Era el primer
invierno de mi asqueroso existir que veía, y vivía, la nieve por encima de la
rodilla. Esa frase también significa que no estaba acostumbrado (¿Cómo podría
estarlo?), ni tenía ropa para ello, ni nada de nada. Lo de la ropa fue fácil,
lo de acostumbrarse algo peor.
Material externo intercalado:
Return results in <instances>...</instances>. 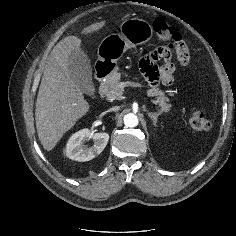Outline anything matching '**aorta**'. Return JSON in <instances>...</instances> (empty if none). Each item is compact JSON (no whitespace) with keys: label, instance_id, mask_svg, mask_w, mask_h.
Listing matches in <instances>:
<instances>
[{"label":"aorta","instance_id":"762f6f07","mask_svg":"<svg viewBox=\"0 0 236 236\" xmlns=\"http://www.w3.org/2000/svg\"><path fill=\"white\" fill-rule=\"evenodd\" d=\"M124 124L126 127H136L138 125V117L133 113L124 116Z\"/></svg>","mask_w":236,"mask_h":236}]
</instances>
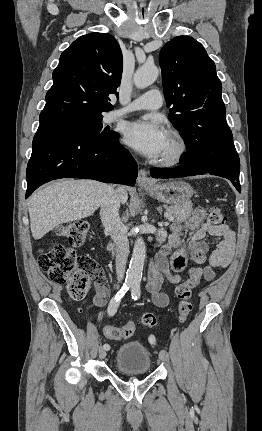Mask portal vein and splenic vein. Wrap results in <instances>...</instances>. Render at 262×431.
Wrapping results in <instances>:
<instances>
[{"mask_svg": "<svg viewBox=\"0 0 262 431\" xmlns=\"http://www.w3.org/2000/svg\"><path fill=\"white\" fill-rule=\"evenodd\" d=\"M167 219H168L169 222H171V221L174 220V216H167Z\"/></svg>", "mask_w": 262, "mask_h": 431, "instance_id": "1", "label": "portal vein and splenic vein"}]
</instances>
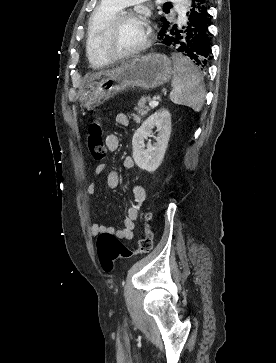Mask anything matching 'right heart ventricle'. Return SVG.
I'll return each mask as SVG.
<instances>
[{
    "mask_svg": "<svg viewBox=\"0 0 276 363\" xmlns=\"http://www.w3.org/2000/svg\"><path fill=\"white\" fill-rule=\"evenodd\" d=\"M120 9L114 2L102 0L89 20L87 56L93 67H106L112 62L103 54L99 38L104 26Z\"/></svg>",
    "mask_w": 276,
    "mask_h": 363,
    "instance_id": "obj_1",
    "label": "right heart ventricle"
}]
</instances>
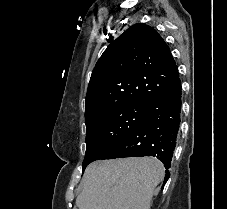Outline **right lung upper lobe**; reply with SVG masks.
<instances>
[{"label": "right lung upper lobe", "mask_w": 227, "mask_h": 209, "mask_svg": "<svg viewBox=\"0 0 227 209\" xmlns=\"http://www.w3.org/2000/svg\"><path fill=\"white\" fill-rule=\"evenodd\" d=\"M169 65H175V61L159 33L145 23L131 26L107 47L93 69L85 120L103 110L104 99L147 103L167 90L172 81L164 68Z\"/></svg>", "instance_id": "right-lung-upper-lobe-1"}]
</instances>
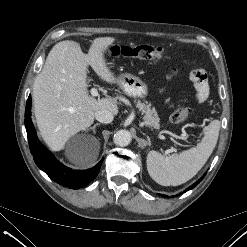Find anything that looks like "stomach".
Wrapping results in <instances>:
<instances>
[{"mask_svg":"<svg viewBox=\"0 0 247 247\" xmlns=\"http://www.w3.org/2000/svg\"><path fill=\"white\" fill-rule=\"evenodd\" d=\"M117 82L129 97L145 98L148 95L147 84L134 75L129 73L121 74L117 77Z\"/></svg>","mask_w":247,"mask_h":247,"instance_id":"0dacf381","label":"stomach"}]
</instances>
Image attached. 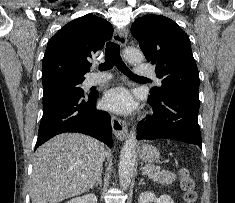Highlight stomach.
Returning <instances> with one entry per match:
<instances>
[{"instance_id":"stomach-1","label":"stomach","mask_w":235,"mask_h":203,"mask_svg":"<svg viewBox=\"0 0 235 203\" xmlns=\"http://www.w3.org/2000/svg\"><path fill=\"white\" fill-rule=\"evenodd\" d=\"M139 156L141 160L149 164L157 162L160 158V154L157 148L149 144L141 146L139 149Z\"/></svg>"}]
</instances>
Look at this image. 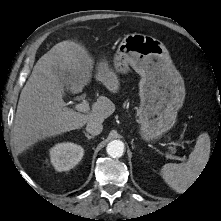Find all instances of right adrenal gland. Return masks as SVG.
I'll return each mask as SVG.
<instances>
[{"label":"right adrenal gland","instance_id":"1","mask_svg":"<svg viewBox=\"0 0 221 221\" xmlns=\"http://www.w3.org/2000/svg\"><path fill=\"white\" fill-rule=\"evenodd\" d=\"M84 135L87 137L88 140L94 138L93 135H89L88 133H86L85 131H83Z\"/></svg>","mask_w":221,"mask_h":221}]
</instances>
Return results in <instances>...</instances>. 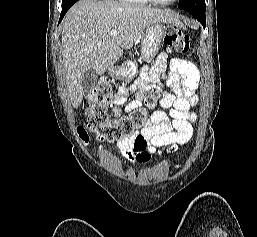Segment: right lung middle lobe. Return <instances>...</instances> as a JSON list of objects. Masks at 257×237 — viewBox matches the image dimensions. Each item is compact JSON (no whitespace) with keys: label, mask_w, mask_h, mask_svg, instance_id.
<instances>
[{"label":"right lung middle lobe","mask_w":257,"mask_h":237,"mask_svg":"<svg viewBox=\"0 0 257 237\" xmlns=\"http://www.w3.org/2000/svg\"><path fill=\"white\" fill-rule=\"evenodd\" d=\"M78 0H62V9L72 6Z\"/></svg>","instance_id":"dd1d6c3e"}]
</instances>
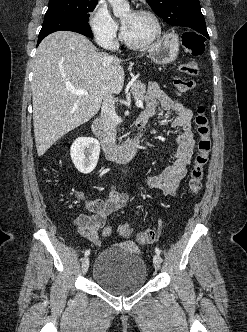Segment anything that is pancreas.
I'll return each mask as SVG.
<instances>
[{
    "label": "pancreas",
    "mask_w": 247,
    "mask_h": 332,
    "mask_svg": "<svg viewBox=\"0 0 247 332\" xmlns=\"http://www.w3.org/2000/svg\"><path fill=\"white\" fill-rule=\"evenodd\" d=\"M132 95L136 100H144L146 93V86L140 81H136L131 86Z\"/></svg>",
    "instance_id": "obj_1"
}]
</instances>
Tras dos meses de nevadas blandas, duras,
heladas, pisoteadas, vírgenes, derritiéndose un poco, cuajadas y no,
amontonadas en las aceras, a manta sobre todo el pueblo… de todo tipo, pelo y
condición; todavía seguía caminando como un crío chico, como un tonto de baba,
con escorzos y pasos de baile esperpénticos, patoso, derrapando cada cinco
pasos y pidiendo a todo lo que se menea no dejarme los cuernos contra una
farola, pared o buzón de correos. Por mucho que se diga lo contrario, cien
metros en aquél infierno eran una tensión que no compensaba la posibilidad de
hacer muñecos de nieve, guerra de bolas o angelitos en el suelo. Pero todo se
pasa. Un día salió, por fin, el sol. Esa mañana el cielo estaba de un azul, un
tanto gris, bastante deprimente. El colega andaba todavía en modo zángano y
tiraba a medio gas. Pero era estupendo, era la leche. Podía caminar como una
persona, ir deprisa, ir pensando en otra cosa. Por la mañana, cuando llegué a
la puerta del trabajo, miré para arriba y, en confianza, entre él y yo, eche un
ojo a la pelotita naranja y me dije (o le dije) “¡Cabronazo! Te ha costado…”.
Fue un buen día, había salido el sol.